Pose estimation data
▬▬▬▬▬▬▬▬▬▬

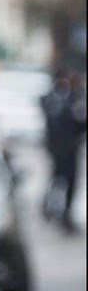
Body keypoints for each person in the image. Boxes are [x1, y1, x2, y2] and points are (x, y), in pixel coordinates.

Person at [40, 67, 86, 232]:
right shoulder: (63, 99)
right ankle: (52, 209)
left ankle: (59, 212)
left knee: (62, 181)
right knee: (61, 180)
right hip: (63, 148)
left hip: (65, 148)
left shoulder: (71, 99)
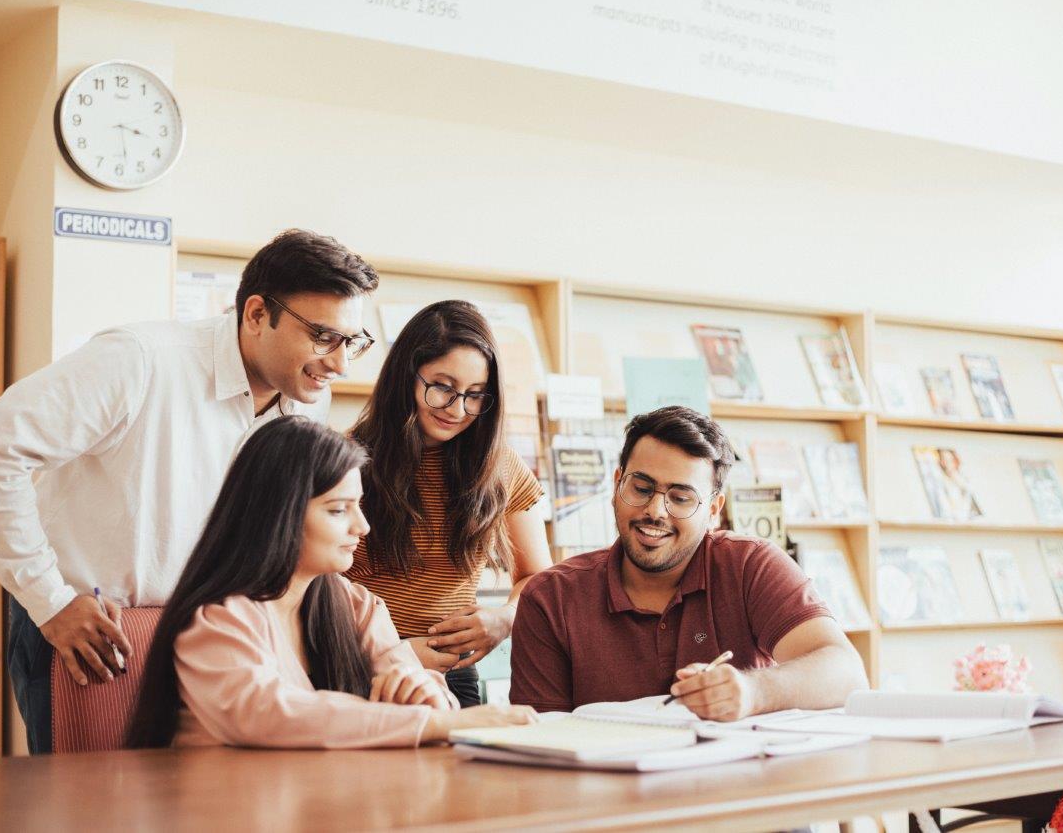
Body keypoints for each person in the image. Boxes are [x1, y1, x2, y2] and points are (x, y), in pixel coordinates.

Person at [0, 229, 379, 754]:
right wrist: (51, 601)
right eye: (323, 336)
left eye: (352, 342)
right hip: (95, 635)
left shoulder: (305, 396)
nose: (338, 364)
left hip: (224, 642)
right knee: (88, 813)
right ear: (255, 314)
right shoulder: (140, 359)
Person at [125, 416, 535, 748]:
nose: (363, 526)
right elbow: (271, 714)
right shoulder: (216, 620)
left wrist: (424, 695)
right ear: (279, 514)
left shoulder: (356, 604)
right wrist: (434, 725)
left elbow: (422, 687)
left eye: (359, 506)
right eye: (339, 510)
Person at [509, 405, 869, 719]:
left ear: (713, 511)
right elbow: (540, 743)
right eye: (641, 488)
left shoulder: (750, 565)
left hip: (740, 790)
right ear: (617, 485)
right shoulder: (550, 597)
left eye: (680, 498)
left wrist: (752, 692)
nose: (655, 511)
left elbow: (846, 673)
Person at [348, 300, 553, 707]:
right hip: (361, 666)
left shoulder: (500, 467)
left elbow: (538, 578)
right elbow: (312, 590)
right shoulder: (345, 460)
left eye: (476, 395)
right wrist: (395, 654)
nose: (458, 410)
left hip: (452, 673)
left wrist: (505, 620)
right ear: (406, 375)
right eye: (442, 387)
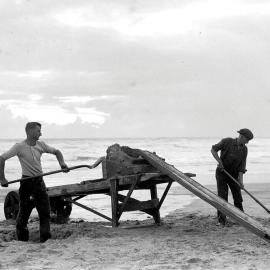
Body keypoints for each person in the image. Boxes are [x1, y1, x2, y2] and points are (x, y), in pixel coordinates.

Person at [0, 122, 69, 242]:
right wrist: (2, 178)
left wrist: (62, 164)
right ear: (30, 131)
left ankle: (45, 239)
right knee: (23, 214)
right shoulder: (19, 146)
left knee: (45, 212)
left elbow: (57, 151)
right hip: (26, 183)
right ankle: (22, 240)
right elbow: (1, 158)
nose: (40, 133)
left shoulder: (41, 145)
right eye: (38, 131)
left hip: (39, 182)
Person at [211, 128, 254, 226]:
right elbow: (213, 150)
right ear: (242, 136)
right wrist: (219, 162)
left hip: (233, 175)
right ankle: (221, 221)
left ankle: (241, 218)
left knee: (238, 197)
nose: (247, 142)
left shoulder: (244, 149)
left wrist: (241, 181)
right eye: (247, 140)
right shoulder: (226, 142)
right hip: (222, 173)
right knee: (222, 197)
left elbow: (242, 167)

▬▬▬▬▬▬▬▬▬▬

§ Required work
Once you find the line with "right ear: (279, 514)" in the entries above, output it and each line after it up to and including the line with "left eye: (680, 498)", and nothing else.

§ Answer below
right ear: (279, 514)
left shoulder: (356, 604)
right wrist: (434, 725)
left elbow: (422, 687)
left eye: (359, 506)
right eye: (339, 510)
Person at [509, 405, 869, 719]:
left ear: (713, 511)
right elbow: (540, 743)
right eye: (641, 488)
left shoulder: (750, 565)
left hip: (740, 790)
right ear: (617, 485)
right shoulder: (550, 597)
left eye: (680, 498)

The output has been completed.